Five days after General Mills Inc. tripled the size of its flour recall — now at 30 million pounds — officials in China warned people there to stop using certain bags of Gold Medal flour because of possible E. coli contamination.
Unlike the expanded recall notice posted on the Food and Drug Administration’s website, the warning from the Centre for Food Safety (CFS) of China’s Food and Environmental Hygiene Department did not mention that the flour is linked to an ongoing outbreak that has sickened at least 42 people in 21 states. One in four has required hospitalization.
Both FDA and China’s CFS say investigations are ongoing, which a General Mills spokesman confirmed Wednesday. He also said most of the recalled flour was sold in the U.S., but “a small amount” went to exporters who may have sold it to retailers outside the country.
Investigations have yielded few results in terms of the root cause of the contamination. But, FDA’s outbreak investigators reported an increasing body of DNA evidence is revealing the outbreak strain of E. coli O121 is present in flour from a General Mills plant in Kansas City, MO.
“Standard cleaning protocols have been followed and we have tested the facility for the presence of E. Coli O121 and all the tests have been negative,” General Mills spokesman Mike Siemienas said this week, declining to specifically address the operational status of the Kansas City plant.
Minneapolis-based General Mills has been reporting all negative test results for the outbreak strain at the Kansas City plant since May 31 when it launched the initial 10 million pound recall of Gold Medal, Signature Kitchens and Wondra brand flours.
The federal government’s evidence was compelling enough though, on May 31 and again on July 1, for General Mills to recall flour distributed to retailers, restaurants and bulk ingredient customers. As of this week, flour produced at the Kansas City plant from Nov. 4 through Dec. 14, 2015, is included in the recall.
Product photos and label information that can be used to identify the recalled flour is available on the General Mills website.
An elusive source
So far, the government has been investigating the E. coli outbreak for about four months, beginning when warning signs started popping up at the Centers for Disease Control and Prevention. When patient interviews indicated raw dough as a common denominator, CDC looped in FDA.
Both agencies credit high-tech laboratory tests for detecting the outbreak, which began Dec. 21, 2015, and for identifying the link to the General Mills flour. Containers of the recalled flour that were recovered from victims’ homes in Colorado, Oklahoma and Arizona tested positive for the outbreak strain.
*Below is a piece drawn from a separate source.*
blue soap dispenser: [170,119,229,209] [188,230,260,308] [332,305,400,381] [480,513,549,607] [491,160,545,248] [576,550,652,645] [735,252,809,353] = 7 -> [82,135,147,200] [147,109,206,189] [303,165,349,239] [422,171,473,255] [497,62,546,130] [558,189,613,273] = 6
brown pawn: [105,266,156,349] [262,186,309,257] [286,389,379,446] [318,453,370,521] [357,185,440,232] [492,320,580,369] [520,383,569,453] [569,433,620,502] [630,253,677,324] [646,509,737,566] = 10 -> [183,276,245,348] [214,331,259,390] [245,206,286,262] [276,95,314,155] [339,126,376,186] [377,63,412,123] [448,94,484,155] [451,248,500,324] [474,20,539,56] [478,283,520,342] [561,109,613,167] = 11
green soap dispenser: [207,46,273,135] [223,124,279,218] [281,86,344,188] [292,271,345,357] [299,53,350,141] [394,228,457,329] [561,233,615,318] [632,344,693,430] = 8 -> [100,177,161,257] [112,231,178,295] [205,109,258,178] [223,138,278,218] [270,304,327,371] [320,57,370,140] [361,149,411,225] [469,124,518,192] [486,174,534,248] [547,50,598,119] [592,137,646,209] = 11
Investigators appear stumped, however, about how the E. coli got into the flour. FDA’s most recent report merely states the investigation is ongoing.
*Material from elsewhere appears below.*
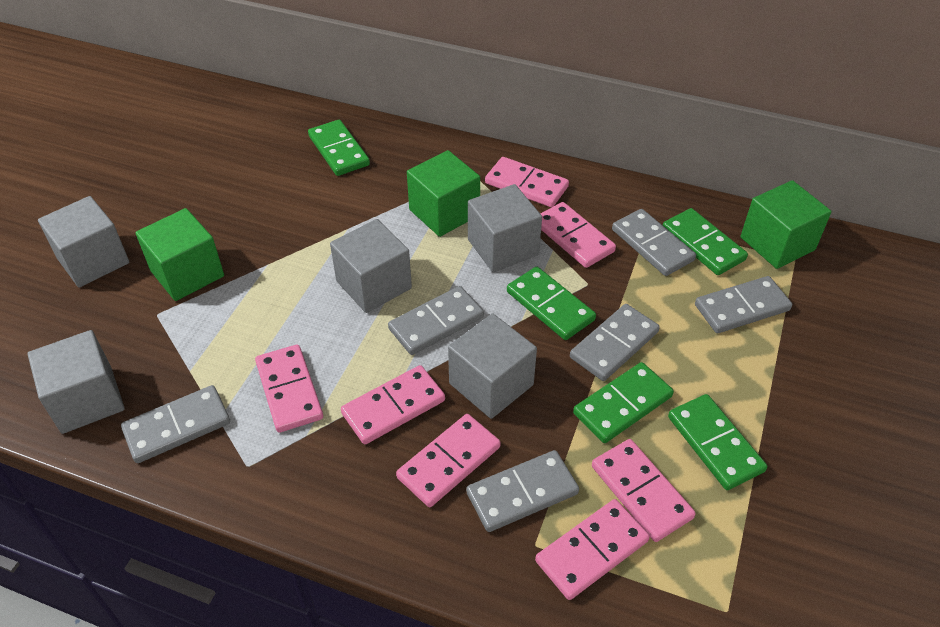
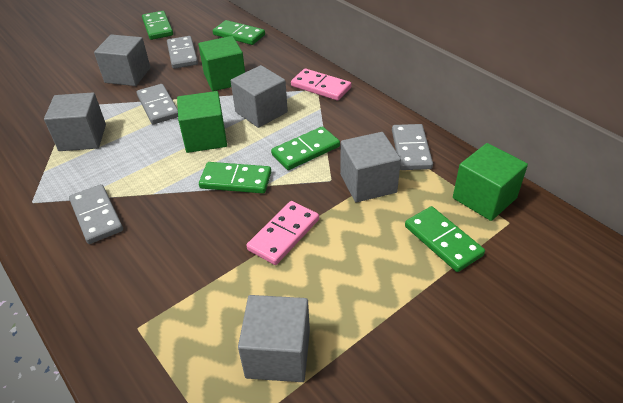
grey domino: [121,385,230,463] [388,286,484,355] [466,450,579,532] [570,304,660,381] [612,209,696,276] [695,276,792,333] = 6 -> [69,184,123,244] [137,84,178,124] [167,36,198,69] [392,124,433,170] = 4
pink domino: [255,344,323,433] [341,365,445,444] [396,414,501,507] [485,157,569,207] [535,499,650,600] [540,202,616,268] [592,439,696,542] = 7 -> [246,201,319,265] [291,68,351,101] = 2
The General Mills spokesman did not say whether the company had been able to rule out any possible sources, such as packaging materials or wheat. He also did not reveal whether the wheat suppliers for the Kansas City plant also supply other General Mills facilities.
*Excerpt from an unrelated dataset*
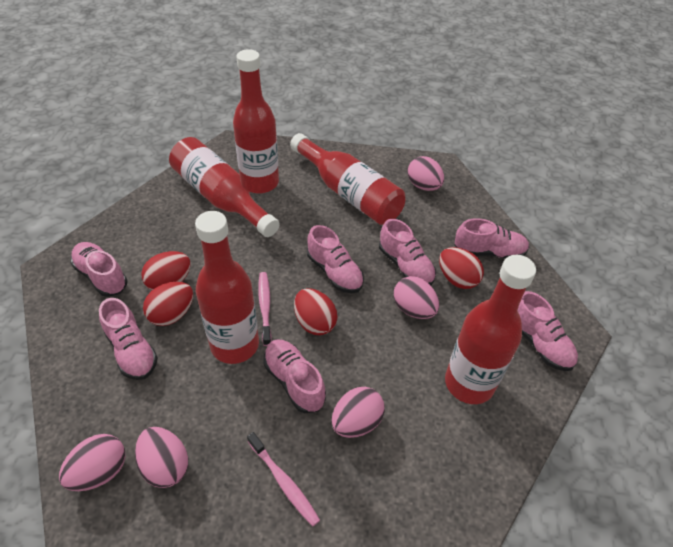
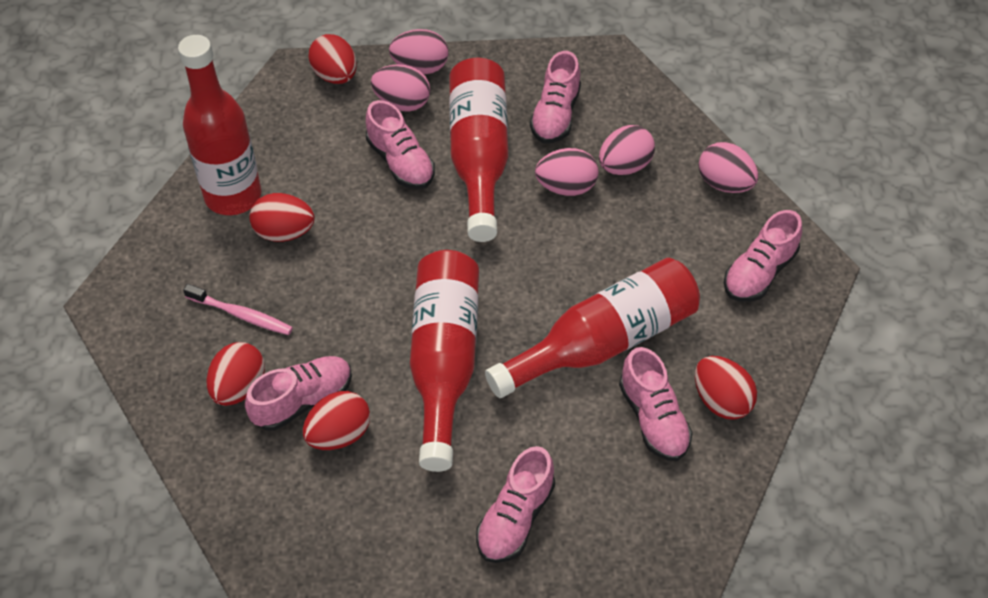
pink shoe: [70,242,128,297] [99,298,158,380] [263,339,326,413] [307,225,364,293] [379,219,436,285] [455,218,529,259] [518,291,578,371] = 7 -> [245,356,352,431] [366,100,435,189] [476,446,555,563] [530,51,581,143] [619,347,693,461] [724,210,802,302] = 6
pink toothbrush: [247,432,320,527] [258,272,272,346] = 2 -> [183,284,293,335] = 1
red bottle: [169,137,280,237] [195,211,259,364] [233,49,279,194] [290,133,405,225] [445,255,536,404] = 5 -> [178,35,262,215] [410,250,479,472] [449,58,509,242] [485,258,700,398] = 4
red egg: [141,251,191,290] [143,282,193,326] [294,288,338,335] [439,247,484,289] = 4 -> [206,342,265,406] [249,193,315,242] [303,391,370,450] [308,34,357,84] [695,356,757,420] = 5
“We are continuing to collaborate with health officials on this investigation,” was his only response to questions about possible contamination sources.
It could all come down to the neighborhood, so to speak.
The General Mills plant at 2917 Guinotte Ave. in Kansas City sits on a sliver of industrial property surrounded by major rail and truck routes. The area is just north of downtown Kansas City and the Missouri River. It’s only a few blocks west of Interstate 29.
A poultry distribution company is directly across the street from the flour plant, and the area is a regular transportation route for trucks and trains hauling livestock.
Dan Cohen of the agricultural research and development company Maccabee Seed in Davis, CA, is intrigued by the whole situation.
“It’s still a little hard to imagine how the contamination took place,” said Cohen, who has been working in agriculture and food safety research and development for more than 30 years.
“If it came in on grain, I would look for wheat sourced near feedlots because of dust contamination issues,” he said.
Just as likely but much more difficult to track down, Cohen said, is the possibility the contamination source could be as simple as someone’s failure to properly clean a truck or trailer between different types of loads.